Apache OpenOffice (AOO) Bugzilla – Issue 100112
UTF-8 encoded text file opens with system encoding when if there is no BOM
Last modified: 2013-01-29 21:43:18 UTC
There was a bug report through Korean community forum that a utf-8 encoded text file was displayed broken when opened in OO.o. I checked the file with binary editor and found that the file has no BOM, and it caused OO.o to apply system encoding (in this case, MS949) instead of utf-8. As far as I know, BOM is not mandatory for utf-8 encoded text file, then OO.o should handle the case in better way. I understand that it is possible to force a specific encoding when user opens text file in OO.o. However, for plain users who do not have idea on encoding, that would be rather difficult thing. The possible solutions I can think of are 1. Letting user choose encoding when file is opened. This was already implemented for the text file without extension, and it might be not bad to apply the same thing for the utf-8 encoded text file without BOM. 2. Implementing auto detection of encoding like in firefox.

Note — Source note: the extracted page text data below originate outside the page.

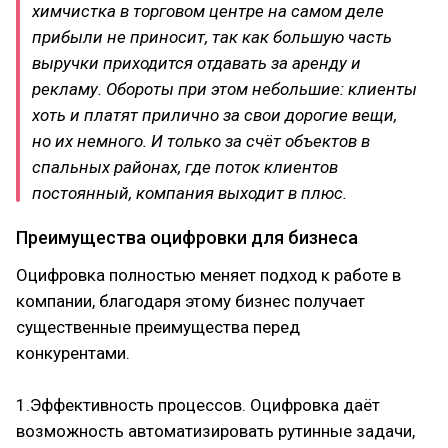
химчистка в торговом центре на самом деле
прибыли не приносит, так как большую часть
выручки приходится отдавать за аренду и
рекламу. Обороты при этом небольшие: клиенты
хоть и платят прилично за свои дорогие вещи,
но их немного. И только за счёт объектов в
спальных районах, где поток клиентов
постоянный, компания выходит в плюс.
Преимущества оцифровки для бизнеса
Оцифровка полностью меняет подход к работе в
компании, благодаря этому бизнес получает
существенные преимущества перед
конкурентами.
1.Эффективность процессов. Оцифровка даёт
возможность автоматизировать рутинные задачи,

Created attachment 60877 [details] A sample UTF-8 encoded text file which has no BOM
@ sba: Please have a look.
SBA: When choosing file format "Text (encoded)" in the file open dialog, there is an ecoding selection dialog coming up. - In that one, choose "UTF-8" -> File opens fine.

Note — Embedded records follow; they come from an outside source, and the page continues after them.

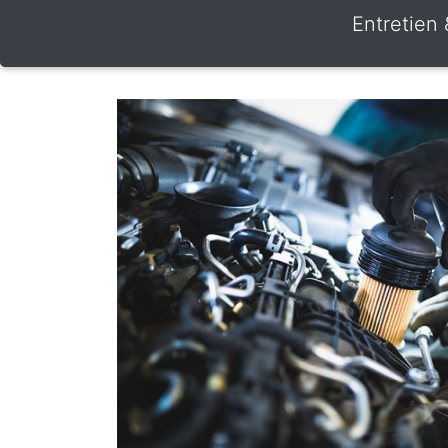
Entretien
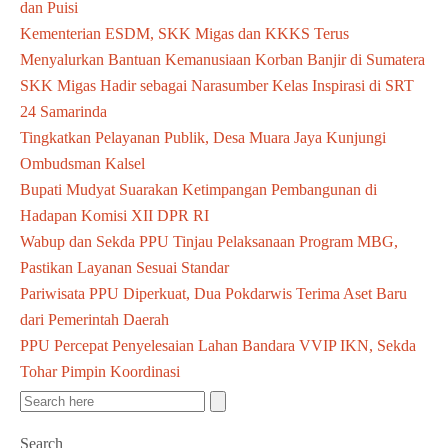
dan Puisi
Kementerian ESDM, SKK Migas dan KKKS Terus
Menyalurkan Bantuan Kemanusiaan Korban Banjir di Sumatera
SKK Migas Hadir sebagai Narasumber Kelas Inspirasi di SRT
24 Samarinda
Tingkatkan Pelayanan Publik, Desa Muara Jaya Kunjungi
Ombudsman Kalsel
Bupati Mudyat Suarakan Ketimpangan Pembangunan di
Hadapan Komisi XII DPR RI
Wabup dan Sekda PPU Tinjau Pelaksanaan Program MBG,
Pastikan Layanan Sesuai Standar
Pariwisata PPU Diperkuat, Dua Pokdarwis Terima Aset Baru
dari Pemerintah Daerah
PPU Percepat Penyelesaian Lahan Bandara VVIP IKN, Sekda
Tohar Pimpin Koordinasi
Search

@sba: I already knew that it works fine when users explicitly choose the correct filter. However, I'd like to address the default behavior for the text file without BOM in this issue. The points of this issue are - It is not mandatory to have BOM in utf-8 encoded text file. - If there is no BOM in utf-8 encoded text file, OO.o applies system encoding by default. - When system's encoding is not UTF-8 (which is the most cases for Windows XP/Vista), the files are decoded incorrectly. I believe the best solution is to figure out the correct encoding from the data. However, if it is or technically hard or not feasible to implement then please consider a work around at least. For example, the default behavior for the 'text file without extension' is asking users to choose encoding. What about implementing the same thing for the 'text file without BOM'? It is certainly better then just displaying broken characters.